In its third iteration, Hermes introduces a vector-based prompt retrieval system built on historical SQL executed in Snowflake. Still challenged by most production queries lacking descriptive metadata, the team utilized large-context language models to convert SQL queries into natural-language explanations, effectively reconstructing the missing query intent. These generated prompts are indexed using vector similarity and injected as few-shot examples, allowing Hermes to ground new requests in prior analytical patterns and significantly improve SQL generation accuracy.

As emphasized by Meghana Negi and Rutvik Reddy, Engineers at Swiggy:

Hermes now taps into a curated database of previously executed queries and their prompts, uses vector similarity for retrieval, and remembers conversational context, improving SQL generation accuracy from 54% to 93% while enabling natural, multi-turn interactions.

Hermes V3 workflow (Source: Swiggy Tech Blog)

Hermes V3 also maintains conversational memory, enabling multi-turn queries that reference previous exchanges without repeating context. User interactions flow naturally as the system tracks session state, expanding simple metrics into compound requests. An orchestrator agent implements a ReAct-style reasoning loop, breaking down complex questions into discrete tasks in a repeatable workflow: intent parsing, completeness checks, metadata lookups, example retrieval, intermediate logic building, SQL generation, and optional clarification requests.

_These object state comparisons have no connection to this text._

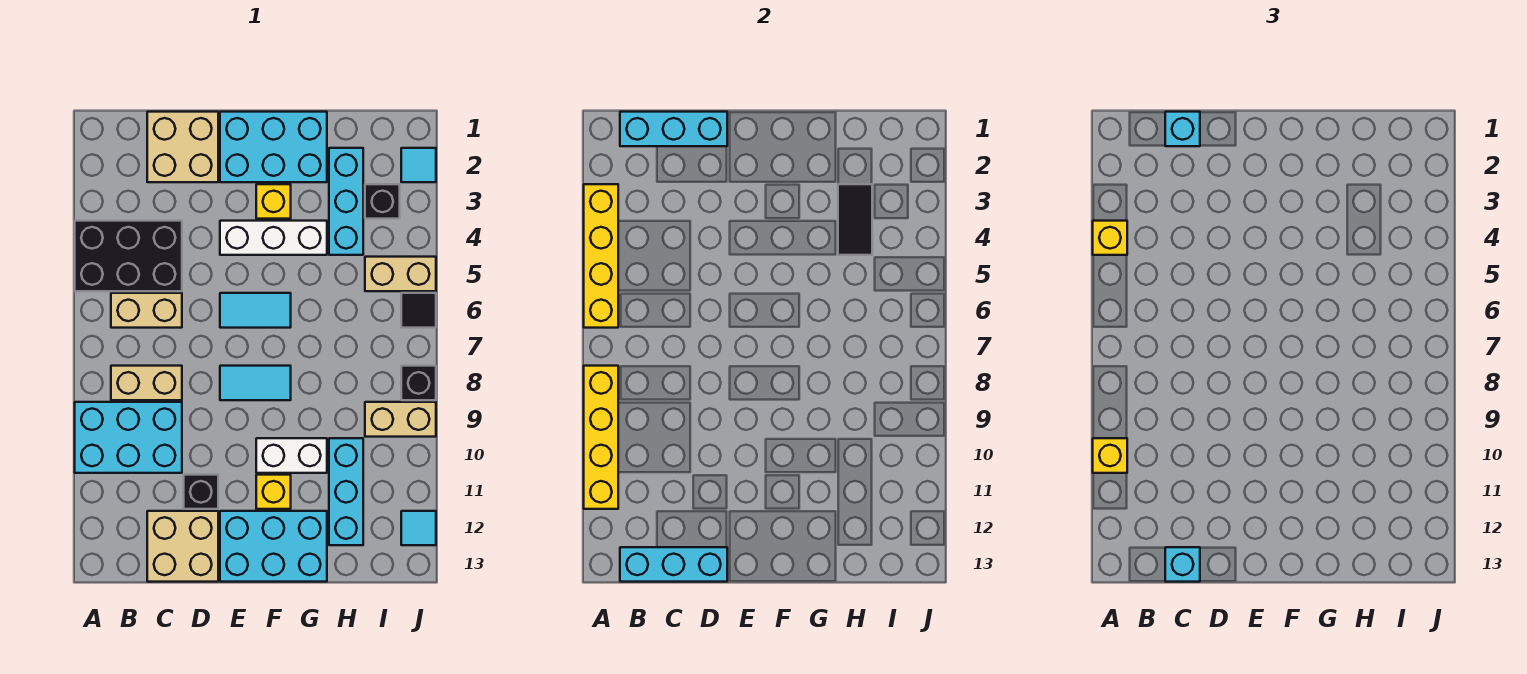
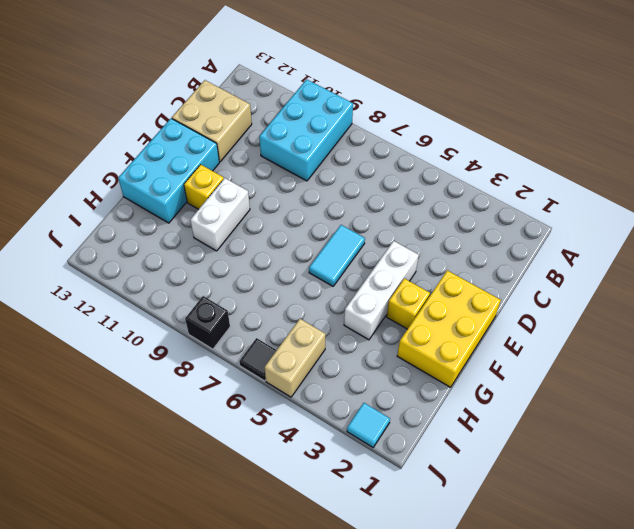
yellow 2x3 brick [397,270,501,387] -> cyan 2x3 brick [220,112,327,182]
none -> black 2x3 brick [75,221,182,291]
none -> tan 1x2 brick [111,293,182,328]
none -> tan 1x2 brick [111,366,182,400]
none -> tan 2x2 brick [147,112,218,182]

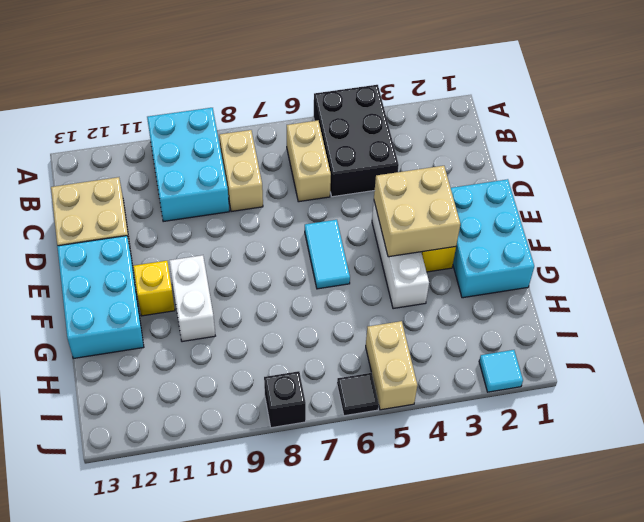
tan 2x2 brick [374,166,460,257] -> tan 2x2 brick moved to [147,112,218,182]
none -> black 1x1 brick [184,475,218,509]
none -> cyan 1x2 tile [220,366,291,400]
none -> cyan 1x3 brick [329,148,363,255]
none -> cyan 1x3 brick [329,438,363,545]

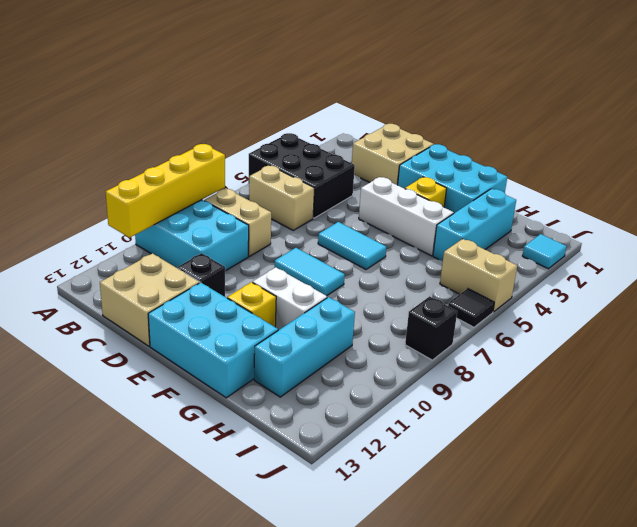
none -> black 1x1 brick [365,184,400,219]
none -> tan 1x2 brick [365,402,436,437]
none -> cyan 1x1 tile [401,511,436,545]
none -> yellow 1x4 brick [584,184,618,328]

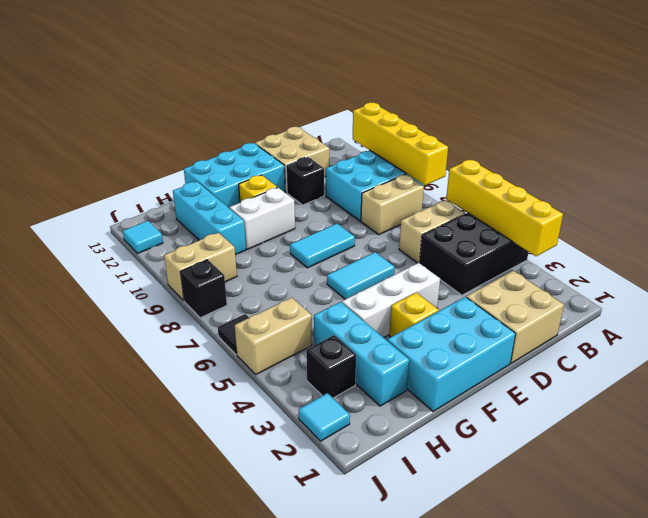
none -> cyan 1x3 brick [620,112,727,146]
none -> cyan 1x3 brick [620,547,727,582]
none -> black 1x2 tile [838,184,872,255]
none -> yellow 1x1 brick [1093,221,1127,255]

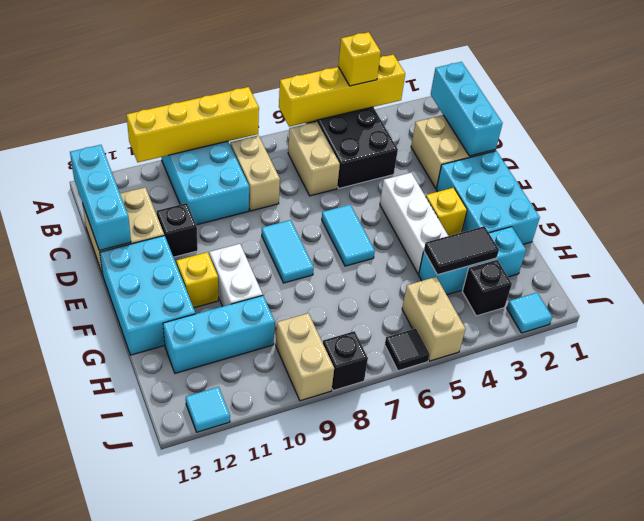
none -> yellow 1x1 brick [1093,438,1127,473]
none -> cyan 1x1 brick [1165,112,1200,146]
none -> cyan 1x1 brick [1165,547,1200,582]

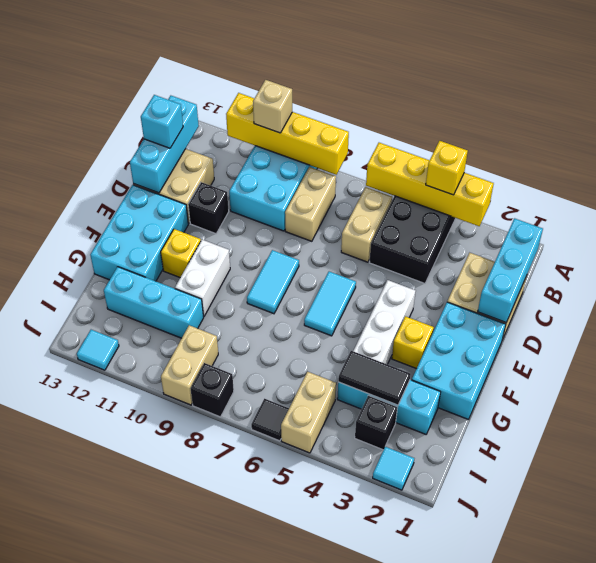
tan 1x1 brick [253,80,292,133] -> yellow 1x1 brick [1093,438,1127,473]
none -> cyan 1x1 brick [1165,112,1200,146]

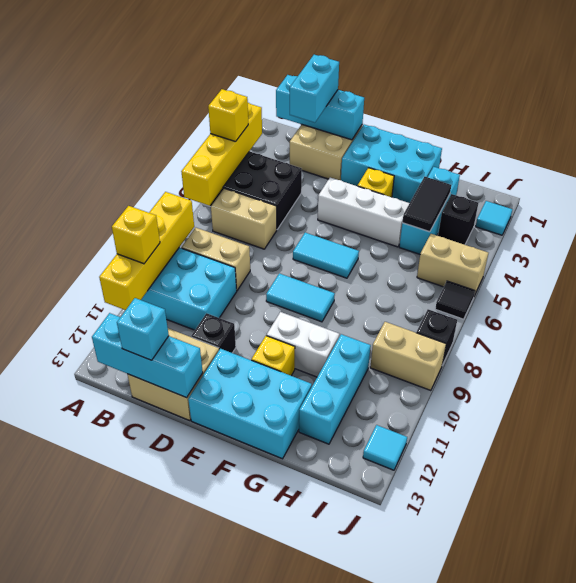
cyan 1x2 brick [290,55,339,123] -> cyan 1x1 brick [1165,112,1200,146]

Structured intelligence for query generation agentic flow (Source: Swiggy Tech Blog)

Another significant enhancement is the addition of an explanation layer that surfaces the assumptions behind generated SQL and assigns confidence scores. This transparency enables non-technical stakeholders to understand how queries were formed, thereby increasing trust in machine-generated insights.

Hermes V3 system is tightly integrated with Swiggy’s security, compliance, and metadata infrastructure. Role-based access control, single sign-on, ephemeral replies, and audit logs ensure that sensitive data access adheres to internal governance policies. Hybrid metadata retrieval strategies fetch relevant schema, tables, and column details efficiently, keeping token usage below LLM service limits while preserving performance.

Hermes’s architecture touches multiple open-source and cloud-native technologies. Retrieval functions use vector databases and embedding models; orchestrator logic is implemented with tools such as LangChain for structured prompt workflows; and provenance and monitoring are layered on through observability frameworks. Tools like Snowflake for analytics, PostgreSQL or similar transactional databases, and API gateways are integral to the broader ecosystem supporting Hermes’s functionality.